_Vorliegender Text:_
★ ★ ★ ★ ★

Anna Katharina Hahn - Kavaliersdelikt
• Taschenbuch: 140 Seiten
• Verlag: Suhrkamp Verlag; Auflage: 3 (25. Oktober 2004)
• ISBN-13: 978-3518456545
• Preis: 8,99 Euro (print)
Klappentext:
Zwischen verwilderten Gräbern und Eidechsentatoos entdeckt Anna Katharina Hahn die Abgründe des neuen Jahrtausends. Ihre Helden machen sich keine Illusionen, und doch hoffen sie auf das große Los. Sie suchen ihr Glück in Berlin oder als Wirtschafsflüchtlinge in Schwaben, in Angeberschichten aus dem Mittelalter oder hinter den Monitoren ihrer Werbeagentur.
Zur Autorin:
Anna Katharina Hahn, geboren 1970, lebt in Stuttgart. Zuletzt erschien ihr Roman Kürzere Tage. Der Bestseller stand auf der Longlist für den »Deutschen Buchpreis« 2009 und auf der Shortlist für den Preis der »SWR-Bestenliste« und wurde 2010 mit dem »Roswitha von Gandersheim-Preis« und dem »Heimito von Doderer-Preis« ausgezeichnet.

★ ★ ★ ★ ★

_Gegebene Daten:_
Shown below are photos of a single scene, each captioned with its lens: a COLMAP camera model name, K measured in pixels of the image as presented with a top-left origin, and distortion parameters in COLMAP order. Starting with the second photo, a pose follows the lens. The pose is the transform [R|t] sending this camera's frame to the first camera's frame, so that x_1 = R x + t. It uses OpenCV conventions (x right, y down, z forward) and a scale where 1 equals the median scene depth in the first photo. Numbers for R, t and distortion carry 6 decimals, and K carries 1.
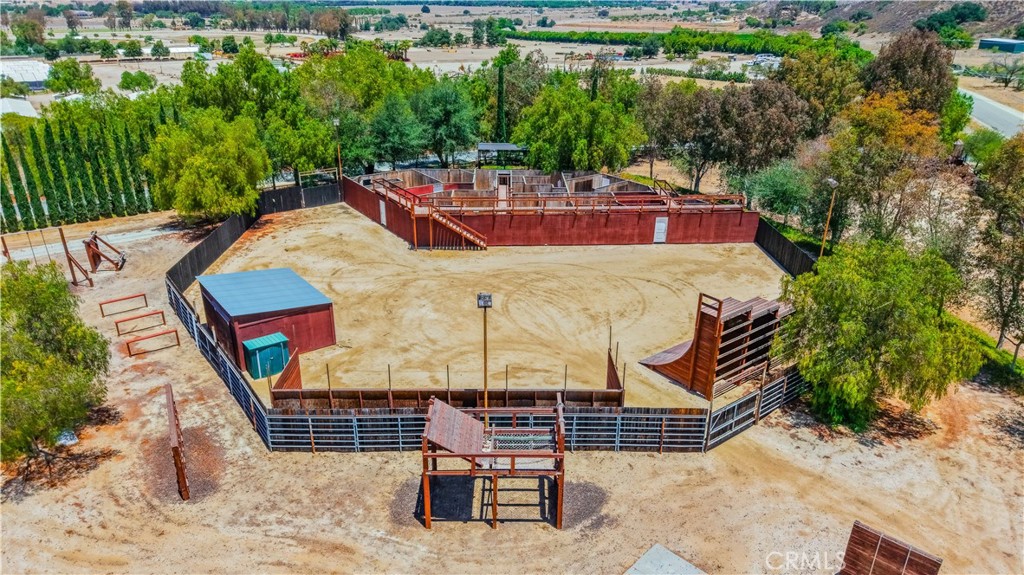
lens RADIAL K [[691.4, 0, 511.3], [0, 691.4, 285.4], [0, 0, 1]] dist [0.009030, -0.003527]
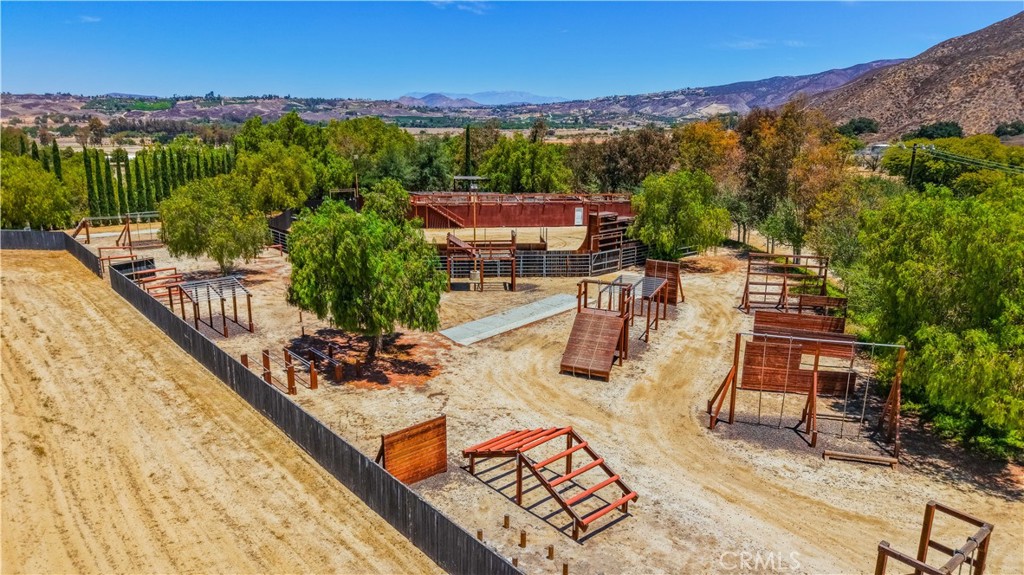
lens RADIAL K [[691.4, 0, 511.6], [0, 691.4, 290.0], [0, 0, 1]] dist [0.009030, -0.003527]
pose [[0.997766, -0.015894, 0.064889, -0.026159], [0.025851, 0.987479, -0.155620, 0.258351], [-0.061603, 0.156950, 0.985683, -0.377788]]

★ ★ ★ ★ ★

_Fragen zum Text:_
a – Beantworte anhand des Texts zu „Kavaliersdelikt“:
(i) Wie viele Seiten hat das Taschenbuch?
(ii) In welcher Stadt lebt die Autorin?
(iii) In welchem Jahr wurde die Autorin geboren?
b – Zitiere aus dem Text zu „Kavaliersdelikt“ die Stelle von „Anna Katharina Hahn - Kavaliersdelikt“ bis „8,99 Euro (print)“.

_Antworten je Aufgabe:_
a –
(i) 140 Seiten
(ii) Stuttgart
(iii) 1970

b –
Anna Katharina Hahn - Kavaliersdelikt
• Taschenbuch: 140 Seiten
• Verlag: Suhrkamp Verlag; Auflage: 3 (25. Oktober 2004)
• ISBN-13: 978-3518456545
• Preis: 8,99 Euro (print)